ABERER: Allein am Tag nach der ersten Sendung meldeten sich 40 Facebook-Freunde von mir ab. Ich bekam erboste Mails. Meine Sympathiewerte sind durch die Sendung extrem gesunken.

Weil Sie Christine Stürmer attackiert haben?

ABERER: Ich hab nur gesagt, Leute wie sie und der Sido können bei mir Musikunterricht nehmen. Das stimmt ja auch. Da gibt's Leute auf Jazzhochschulen, tolle Musiker in ganz Österreich, stattdessen werden durch Castingshows irgendwelche Würsteln gefördert. Niemand traut sich was gegen unseren Protektionismus zu sagen, aber bitte Christine Stürmer schafft es mit einem Lied fünfmal in Ö3.

Sie selbst sind auch auf Ö3 ...

ABERER: Gott sei Dank ja. Ich bin auch einer von drei Prozent der heimischen Musiker, die von der Musik leben können. Gerade habe ich meine aktuelle CD "I hob di liab" präsentiert. Auch in Dominic Heinzls "Chili" wurde sie vorgestellt.

Sie waren in Castingshows, in "Das Match", im Society-Format: Kriegen Sie nie genug?
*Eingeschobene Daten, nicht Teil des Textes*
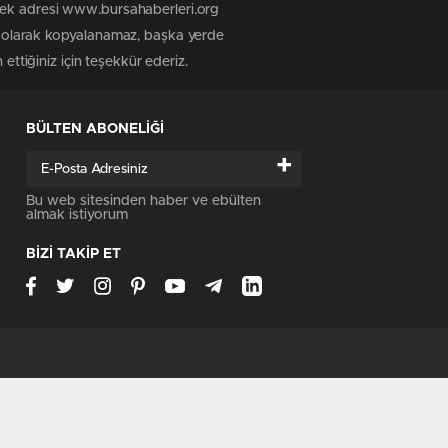
 tek adresi www.bursahaberleri.org
iz olarak kopyalanamaz, başka yerde
ettiğiniz için teşekkür ederiz.
BÜLTEN ABONELİĞİ
+
Bu web sitesinden haber ve ebülten
almak istiyorum
BİZİ TAKİP ET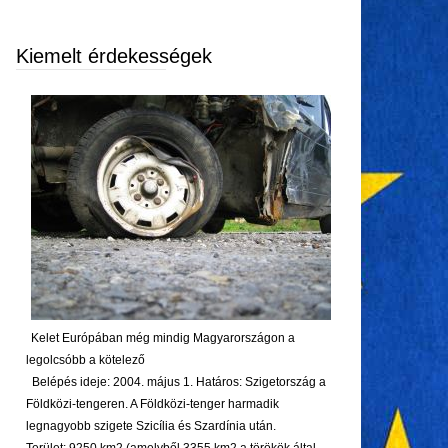
Kiemelt érdekességek
Kelet Európában még mindig Magyarországon a
legolcsóbb a kötelező
Belépés ideje: 2004. május 1. Határos: Szigetország a
Földközi-tengeren. A Földközi-tenger harmadik
legnagyobb szigete Szicília és Szardínia után.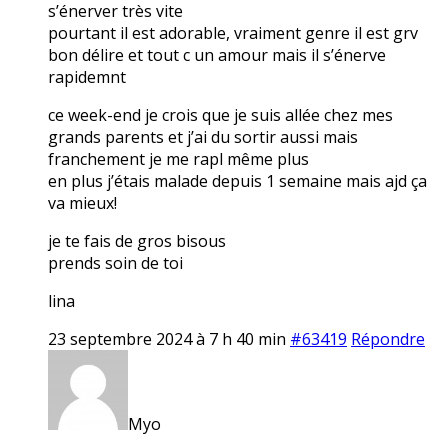
s’énerver très vite
pourtant il est adorable, vraiment genre il est grv
bon délire et tout c un amour mais il s’énerve
rapidemnt
ce week-end je crois que je suis allée chez mes
grands parents et j’ai du sortir aussi mais
franchement je me rapl même plus
en plus j’étais malade depuis 1 semaine mais ajd ça
va mieux!
je te fais de gros bisous
prends soin de toi
lina
23 septembre 2024 à 7 h 40 min
#63419
Répondre
Myo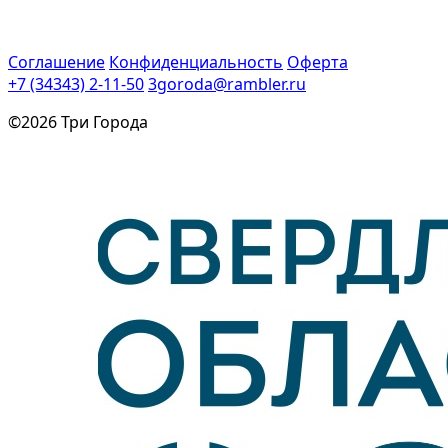
Соглашение
Конфиденциальность
Оферта
+7 (34343) 2-11-50
3goroda@rambler.ru
©2026 Три Города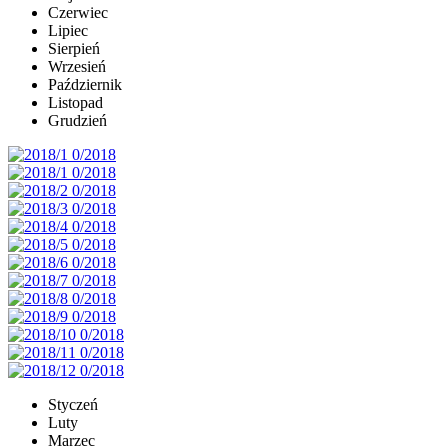
Czerwiec
Lipiec
Sierpień
Wrzesień
Październik
Listopad
Grudzień
Styczeń
Luty
Marzec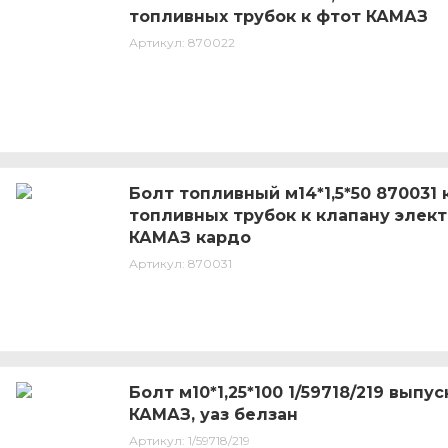
топливных трубок к фтот КАМАЗ
Артикул:
870022
Болт топливный м14*1,5*50 870031
топливных трубок к клапану элек
КАМАЗ кардо
Артикул:
870031
Болт м10*1,25*100 1/59718/219 вып
КАМАЗ, уаз белзан
Артикул:
1/59718/219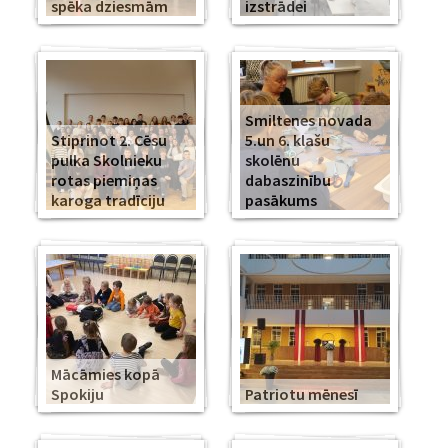
spēka dziesmām
izstrādei
Smiltenes novada
Stiprinot 2. Cēsu
5.un 6. klašu
pulka Skolnieku
skolēnu
rotas piemiņas
dabaszinību
karoga tradīciju
pasākums
Mācāmies kopā
Spokiju
Patriotu mēnesī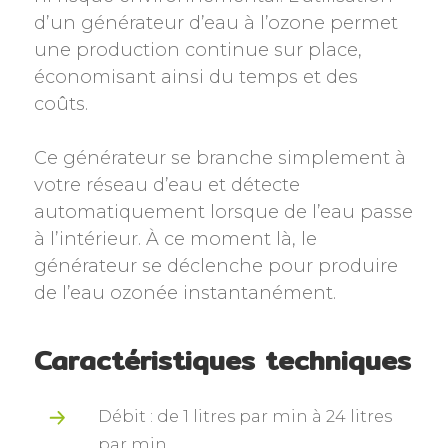
d’un générateur d’eau à l’ozone permet
une production continue sur place,
économisant ainsi du temps et des
coûts.
Ce générateur se branche simplement à
votre réseau d’eau et détecte
automatiquement lorsque de l’eau passe
à l’intérieur. À ce moment là, le
générateur se déclenche pour produire
de l’eau ozonée instantanément.
Caractéristiques techniques
Débit : de 1 litres par min à 24 litres
par min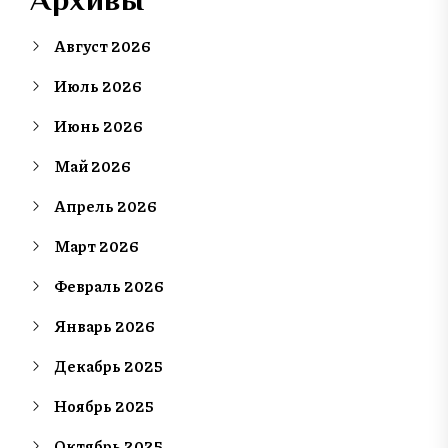
Август 2026
Июль 2026
Июнь 2026
Май 2026
Апрель 2026
Март 2026
Февраль 2026
Январь 2026
Декабрь 2025
Ноябрь 2025
Октябрь 2025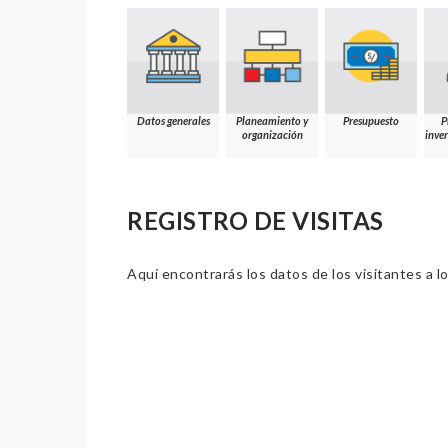
Datos generales
Planeamiento y
Presupuesto
P
organización
inver
REGISTRO DE VISITAS
Aquí encontrarás los datos de los visitantes a lo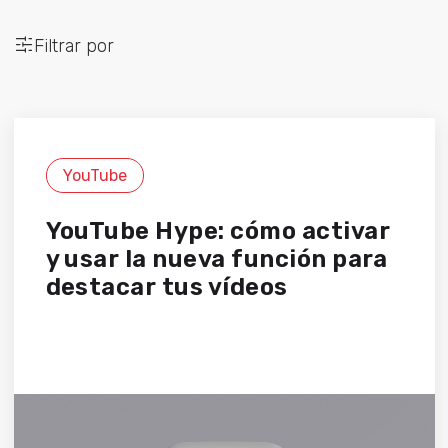
Filtrar por
YouTube
YouTube Hype: cómo activar
y usar la nueva función para
destacar tus vídeos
ABERER: Ohne ORF geht in Österreich gar nichts. Ich bin jetzt zehn Jahre lang Musiker und keine Sau kennt mich. Ich war immer nett und brav. Damit ist jetzt Schluss.

Sie kamen auch vor den Wahlen ins Gerede, weil sie nahezu für alle Parteien sangen ...

ABERER: Ich kann es mir nicht leisten, wählerisch zu sei. Manche warfen mir vor, kein Rückgrat zu haben. Ich weiß nicht, was dagegen spricht für alle Parteien zu singen. Die sind ja zugelassen. Ich bin vier Monate im Jahr im Ausland, ein weltoffener Mensch. Da kann mir keiner was vorwerfen.

Wie geht's jetzt weiter?

ABERER: Ich will für Österreich zum Song Contest. Ich hoffe, da auf einen großen TV-Wettbewerb, und dass der ORF das so medienwirksam aufzieht wie Stefan Raab in Deutschland.

Apropos Deutschland: Ist der deutsche Markt ihr Ziel?

ABERER: Mein Ziel ist eigentlich der österreichische Markt. Und da werde ich mit Provokation pur auffallen. Zum Beispiel mit dem dritten Teil meines "Wann geda"-Hits. Darin geht es um Erektionsprobleme und mein Zusammentreffen mit einer Nutte. Aber es wird heuer auch noch einen Weihnachtssong geben.

So etwas wie "Last Christmas"?

ABERER: Das nehme ich mir jedes Jahr vor, aber ich schreibe leider zu Weihnachten immer die schlechtesten Songs.

Wie lange werden sie jetzt noch die Castingshow-Wunden lecken?

ABERER: Gar nicht. Ich hab' meine Lehren daraus gezogen, bin jetzt nicht mehr der Brave, sondern ein österreichischer Eminem.